Stored data
# # # # #

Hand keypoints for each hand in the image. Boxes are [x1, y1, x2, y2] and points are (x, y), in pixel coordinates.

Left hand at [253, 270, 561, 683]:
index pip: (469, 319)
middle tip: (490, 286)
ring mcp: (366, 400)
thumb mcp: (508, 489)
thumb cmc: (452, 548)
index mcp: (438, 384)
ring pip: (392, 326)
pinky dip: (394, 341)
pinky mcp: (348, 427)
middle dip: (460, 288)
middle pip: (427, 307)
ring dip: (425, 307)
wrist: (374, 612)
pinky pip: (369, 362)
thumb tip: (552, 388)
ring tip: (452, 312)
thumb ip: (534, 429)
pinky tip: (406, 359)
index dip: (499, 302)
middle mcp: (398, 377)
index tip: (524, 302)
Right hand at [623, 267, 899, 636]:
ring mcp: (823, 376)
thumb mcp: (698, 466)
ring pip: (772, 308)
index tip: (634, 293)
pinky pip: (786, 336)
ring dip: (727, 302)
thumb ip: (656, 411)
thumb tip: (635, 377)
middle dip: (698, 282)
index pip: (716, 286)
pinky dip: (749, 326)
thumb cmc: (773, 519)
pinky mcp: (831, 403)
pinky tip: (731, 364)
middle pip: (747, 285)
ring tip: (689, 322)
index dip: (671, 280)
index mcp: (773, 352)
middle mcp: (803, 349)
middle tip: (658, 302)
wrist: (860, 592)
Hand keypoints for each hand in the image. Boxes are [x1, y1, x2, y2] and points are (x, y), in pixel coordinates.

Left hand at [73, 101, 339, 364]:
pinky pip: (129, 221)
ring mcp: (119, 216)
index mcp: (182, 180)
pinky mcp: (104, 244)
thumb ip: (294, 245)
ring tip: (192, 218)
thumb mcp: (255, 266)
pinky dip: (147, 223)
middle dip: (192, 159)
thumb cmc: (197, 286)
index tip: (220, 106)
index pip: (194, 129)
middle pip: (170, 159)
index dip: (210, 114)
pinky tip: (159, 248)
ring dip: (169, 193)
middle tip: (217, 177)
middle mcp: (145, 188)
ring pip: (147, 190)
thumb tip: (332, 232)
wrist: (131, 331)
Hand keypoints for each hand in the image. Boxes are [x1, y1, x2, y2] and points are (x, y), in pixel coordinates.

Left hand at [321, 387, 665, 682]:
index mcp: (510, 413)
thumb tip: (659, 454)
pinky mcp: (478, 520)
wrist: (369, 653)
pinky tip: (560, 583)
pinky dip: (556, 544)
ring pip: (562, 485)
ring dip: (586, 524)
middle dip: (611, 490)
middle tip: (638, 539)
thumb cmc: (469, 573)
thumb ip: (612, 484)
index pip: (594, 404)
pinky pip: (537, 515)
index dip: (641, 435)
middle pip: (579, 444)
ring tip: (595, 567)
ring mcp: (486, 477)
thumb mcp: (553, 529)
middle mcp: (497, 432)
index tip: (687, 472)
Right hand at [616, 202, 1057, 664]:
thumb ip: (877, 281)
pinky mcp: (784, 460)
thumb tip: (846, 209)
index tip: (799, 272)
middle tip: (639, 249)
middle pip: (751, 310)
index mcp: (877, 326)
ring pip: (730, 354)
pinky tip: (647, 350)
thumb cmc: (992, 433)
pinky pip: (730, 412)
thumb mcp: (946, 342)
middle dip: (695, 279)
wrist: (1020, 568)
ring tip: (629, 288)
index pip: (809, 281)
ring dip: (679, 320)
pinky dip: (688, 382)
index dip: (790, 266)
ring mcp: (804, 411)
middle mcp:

# # # # #

WHAT IS EXPECTED: Once you have read the records above, set each one down again exactly.

TASK SOLUTION:
Hand keypoints for each hand in the image. Boxes are [x1, y1, x2, y2] and points are (x, y), in pixel coordinates.

Left hand at [253, 270, 561, 683]:
index pip: (469, 319)
middle tip: (490, 286)
ring mcp: (366, 400)
thumb mcp: (508, 489)
thumb cmc: (452, 548)
index mcp: (438, 384)
ring pip: (392, 326)
pinky dip: (394, 341)
pinky mcp: (348, 427)
middle dip: (460, 288)
middle pip: (427, 307)
ring dip: (425, 307)
wrist: (374, 612)
pinky pip: (369, 362)
thumb tip: (552, 388)
ring tip: (452, 312)
thumb ip: (534, 429)
pinky tip: (406, 359)
index dip: (499, 302)
middle mcp: (398, 377)
index tip: (524, 302)
Right hand at [623, 267, 899, 636]:
ring mcp: (823, 376)
thumb mcp: (698, 466)
ring pip: (772, 308)
index tip: (634, 293)
pinky pip: (786, 336)
ring dip: (727, 302)
thumb ip: (656, 411)
thumb tip: (635, 377)
middle dip: (698, 282)
index pip: (716, 286)
pinky dip: (749, 326)
thumb cmc: (773, 519)
pinky mcp: (831, 403)
pinky tip: (731, 364)
middle pip: (747, 285)
ring tip: (689, 322)
index dip: (671, 280)
index mcp: (773, 352)
middle mcp: (803, 349)
middle tip: (658, 302)
wrist: (860, 592)
Hand keypoints for each hand in the image. Boxes are [x1, y1, x2, y2] and points are (x, y), in pixel coordinates.

Left hand at [73, 101, 339, 364]:
pinky pip: (129, 221)
ring mcp: (119, 216)
index mcp: (182, 180)
pinky mcp: (104, 244)
thumb ip: (294, 245)
ring tip: (192, 218)
thumb mcp: (255, 266)
pinky dip: (147, 223)
middle dip: (192, 159)
thumb cmc: (197, 286)
index tip: (220, 106)
index pip: (194, 129)
middle pip: (170, 159)
index dip: (210, 114)
pinky tip: (159, 248)
ring dip: (169, 193)
middle tip: (217, 177)
middle mcp: (145, 188)
ring pip: (147, 190)
thumb tip: (332, 232)
wrist: (131, 331)
Hand keypoints for each hand in the image. Boxes are [x1, y1, x2, y2] and points are (x, y), in pixel coordinates.

Left hand at [321, 387, 665, 682]:
index mcp: (510, 413)
thumb tip: (659, 454)
pinky mcp: (478, 520)
wrist: (369, 653)
pinky tip: (560, 583)
pinky dip: (556, 544)
ring pip: (562, 485)
ring dip: (586, 524)
middle dip: (611, 490)
middle tip: (638, 539)
thumb cmc: (469, 573)
thumb ip: (612, 484)
index pip: (594, 404)
pinky pip: (537, 515)
index dip: (641, 435)
middle pip: (579, 444)
ring tip: (595, 567)
ring mcp: (486, 477)
thumb mcp: (553, 529)
middle mcp: (497, 432)
index tip: (687, 472)
Right hand at [616, 202, 1057, 664]:
thumb ip: (877, 281)
pinky mcp: (784, 460)
thumb tip: (846, 209)
index tip: (799, 272)
middle tip: (639, 249)
middle pip: (751, 310)
index mcp: (877, 326)
ring pip: (730, 354)
pinky tip: (647, 350)
thumb cmc: (992, 433)
pinky pip: (730, 412)
thumb mcp: (946, 342)
middle dip: (695, 279)
wrist: (1020, 568)
ring tip: (629, 288)
index pip: (809, 281)
ring dip: (679, 320)
pinky dip: (688, 382)
index dip: (790, 266)
ring mcp: (804, 411)
middle mcp:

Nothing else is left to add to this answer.